3. Wiring Everything Together (for LEDs <= 3.3V)
Here's how to connect all the components:
3.1. Power Connections
- 5V DC Power Supply (+) → ESP8266 VIN
- 5V DC Power Supply (-) → ESP8266 G
3.2. Communication Connections
- 25% LED (+) → D2
- 50% LED (+) → D1
- 75% LED (+) → D6
- 100% LED (+) → D5
- LED (-) → GND
Note: If your water level monitor has 6 levels, you can use pins D7 and D8 for the additional 2 levels.
4. Wiring Everything Together (for LEDs > 3.3V)
Here's how to connect all the components:
4.1. Power Connections
- 5V DC Power Supply (+) → ESP8266 VIN
- 5V DC Power Supply (-) → ESP8266 G
4.2. Communication Connections
25% LED (+) → R1 → D2
╵→ R2 → GND
50% LED (+) → R1 → D1
╵→ R2 → GND
75% LED (+) → R1 → D6
╵→ R2 → GND
100% LED (+) → R1 → D5
╵→ R2 → GND
LED (-) → GND
4.3. Calculate R1 and R2 (Voltage Divider)
To safely step down a voltage for ESP8266 GPIO using a voltage divider. The formula relates the input voltage, desired output voltage, and resistor values:
Vout = Vin * (R2 / (R1 + R2))
- Vin - input voltage
- Vout - output voltage
- R1 - Resistor 1
- R2 - Resistor 2
Example -
- Vin = 5V (water monitor LED voltage)
- Vout <= 3.3V (required safe voltage for ESP8266)
- R2 = 10kΩ (a standard value for R2 e.g. 4.7kΩ or 10kΩ for low current draw)
R1 = R2 * ((Vin/Vout) - 1)
R1 = 10k * ((5V/3.3V) - 1) = 10k * (1.515 - 1) = 10k * 0.515 = 5.15kΩ
5. ESPHome Configuration
5.1. Update Configuration
- Setup ESP8266 for first use via USB using web.esphome.io
- Create a new device in HomeAssistant ESPHome, and append the following configuration:
# Binary sensors for direct light signal detection
binary_sensor:
- platform: gpio
pin:
number: GPIO4 # D2
mode: INPUT
name: "Level 25%"
id: level_25
- platform: gpio
pin:
number: GPIO5 # D1
mode: INPUT
name: "Level 50%"
id: level_50
- platform: gpio
pin:
number: GPIO12 # D6
mode: INPUT
name: "Level 75%"
id: level_75
- platform: gpio
pin:
number: GPIO14 # D5
mode: INPUT
name: "Level 100%"
id: level_100
sensor:
- platform: template
name: "Level"
id: level
unit_of_measurement: "%"
accuracy_decimals: 0
lambda: |-
if (id(level_100).state) {
return 100;
} else if (id(level_75).state) {
return 75;
} else if (id(level_50).state) {
return 50;
} else if (id(level_25).state) {
return 25;
} else {
return 0; // No lights on = empty or below 25%
}
update_interval: 2s
text_sensor:
- platform: uptime
name: Uptime
id: uptime_days
format:
separator: " "
days: "D"
5.2. Flash and Test
- Validate the above config changes, fix any errors.
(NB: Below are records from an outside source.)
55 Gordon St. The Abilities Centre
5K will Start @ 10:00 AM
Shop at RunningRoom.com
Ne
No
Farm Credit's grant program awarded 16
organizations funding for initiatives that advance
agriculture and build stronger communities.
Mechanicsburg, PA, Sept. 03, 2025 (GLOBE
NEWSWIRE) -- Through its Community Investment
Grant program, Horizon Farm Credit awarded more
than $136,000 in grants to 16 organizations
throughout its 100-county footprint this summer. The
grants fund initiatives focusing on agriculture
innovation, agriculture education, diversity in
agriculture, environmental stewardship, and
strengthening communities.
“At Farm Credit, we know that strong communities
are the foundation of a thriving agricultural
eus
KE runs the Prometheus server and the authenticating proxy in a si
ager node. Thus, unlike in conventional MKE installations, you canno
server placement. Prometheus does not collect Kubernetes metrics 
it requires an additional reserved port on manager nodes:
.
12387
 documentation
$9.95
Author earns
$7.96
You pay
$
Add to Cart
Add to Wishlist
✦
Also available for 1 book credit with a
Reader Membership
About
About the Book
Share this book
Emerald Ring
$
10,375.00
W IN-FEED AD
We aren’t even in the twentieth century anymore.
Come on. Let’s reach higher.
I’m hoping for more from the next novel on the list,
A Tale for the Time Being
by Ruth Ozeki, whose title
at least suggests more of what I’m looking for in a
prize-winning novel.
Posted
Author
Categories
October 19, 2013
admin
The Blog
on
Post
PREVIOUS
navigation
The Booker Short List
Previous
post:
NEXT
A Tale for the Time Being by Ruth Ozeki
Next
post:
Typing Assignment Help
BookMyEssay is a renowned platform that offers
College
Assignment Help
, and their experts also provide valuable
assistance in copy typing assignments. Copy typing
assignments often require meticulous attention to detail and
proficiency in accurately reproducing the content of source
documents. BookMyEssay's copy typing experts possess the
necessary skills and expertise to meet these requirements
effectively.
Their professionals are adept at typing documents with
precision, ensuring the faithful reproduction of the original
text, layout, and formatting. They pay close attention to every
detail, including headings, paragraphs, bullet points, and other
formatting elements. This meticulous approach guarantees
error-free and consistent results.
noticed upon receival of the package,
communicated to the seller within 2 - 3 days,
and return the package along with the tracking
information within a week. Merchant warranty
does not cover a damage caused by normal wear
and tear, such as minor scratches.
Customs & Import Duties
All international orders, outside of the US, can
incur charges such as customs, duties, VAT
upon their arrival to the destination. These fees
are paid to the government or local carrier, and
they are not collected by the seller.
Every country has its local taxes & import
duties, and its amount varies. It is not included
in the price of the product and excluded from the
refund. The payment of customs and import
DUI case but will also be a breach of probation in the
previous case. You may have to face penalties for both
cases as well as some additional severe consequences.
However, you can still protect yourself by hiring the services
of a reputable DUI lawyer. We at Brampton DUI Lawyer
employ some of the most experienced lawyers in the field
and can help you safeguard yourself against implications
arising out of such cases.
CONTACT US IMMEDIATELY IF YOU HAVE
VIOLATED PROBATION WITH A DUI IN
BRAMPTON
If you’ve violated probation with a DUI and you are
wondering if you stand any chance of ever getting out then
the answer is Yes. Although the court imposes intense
- Install the updated config wirelessly. If you're unable to install it wirelessly, then select last option manual download and try installing it manually using web.esphome.io.
- Visit the ESP8266 IP assigned by your router (you can find this in your router's DHCP client list or in the ESPHome logs). You should be able to see something like this:
6. Add Device to Home Assistant
After successfully flashing your ESP8266 and confirming it's working through the web interface, you need to add it to Home Assistant to see all your water meter sensors.
6.1. Add Device
- Go to Settings
- Select "Devices & Services"
- Click the "+ ADD INTEGRATION" button
- Search for and select "ESPHome"
- Enter device details:
- Host: Enter the IP address of your ESP8266
- Port: Leave as 6053 (default)
- Click "Submit"
6.2. Verify Integration
After successful integration, you should see the device listed like this.
You can open the device details to view its entities and their values.
Now, you can create beautiful dashboards in Home Assistant to track your water tank level, set up automations based on levels.The system is very reliable once properly configured and can run for months without issues.